Introduction

Coronavirus disease 2019 (COVID-19), caused by severe acute respiratory syndrome coronavirus 2 (SARS-CoV-2), first appeared in Wuhan, China, in late 2019, leading to a pandemic that lasted for more than 2 years. According to the World Health Organization, more than 664 million confirmed cases and 6.7 million deaths have been reported worldwide as of January 22, 20231. Accumulated mutations have led the virus to evolve variants, including Alpha (B.1.1.7), Delta (B.1.617), and Omicron (B.1.1.529)2, 3.

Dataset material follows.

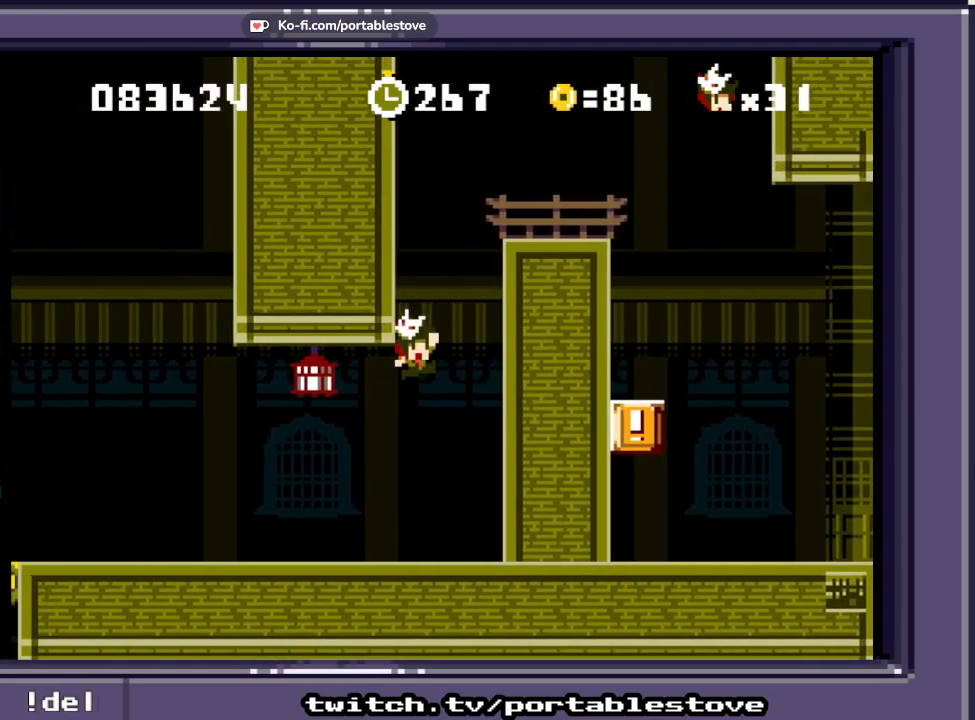
{"buttons": ["A", "X", "DPAD_RIGHT"], "events": [[133, "A", "up"], [200, "DPAD_LEFT", "up"], [400, "DPAD_RIGHT", "down"], [400, "X", "down"], [500, "A", "down"]]}
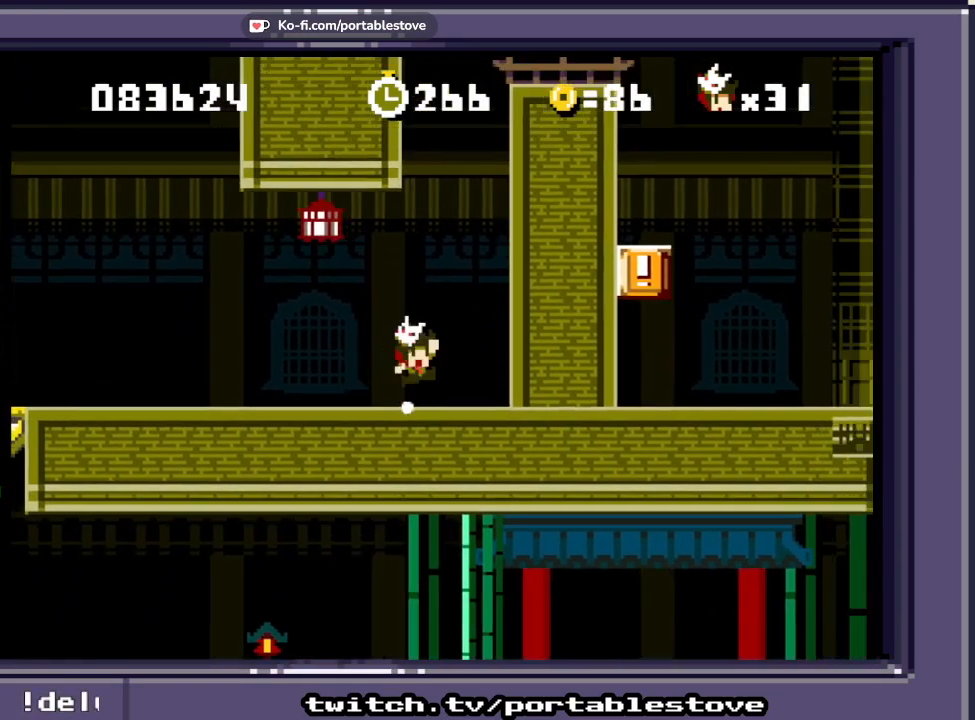
{"buttons": ["X", "DPAD_RIGHT"], "events": [[367, "A", "up"]]}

The epidemiology of COVID-19 in Japan involved a total of seven distinct waves by July 2022, with each wave eventually suppressed by public health and social measures and vaccination, while new waves were repeatedly induced by the recommencement of social activities and the appearance of novel variants. Of the seven waves, six were fully observed and were divided up in relation to the calendar time: (i) the first wave from February 1, 2020, to June 15, 2020; (ii) the second wave from June 16, 2020, to October 15, 2020; (iii) the third wave from October 16, 2020, to February 28, 2021; (iv) the fourth wave from March 1, 2021, to June 15, 2021; (v) the fifth wave from June 16, 2021, to December 15, 2021; and (vi) the sixth wave from December 16, 2021, to June 30, 20224. The Alpha, Delta, and Omicron variants were the dominant viruses during the fourth, fifth, and sixth waves, respectively5.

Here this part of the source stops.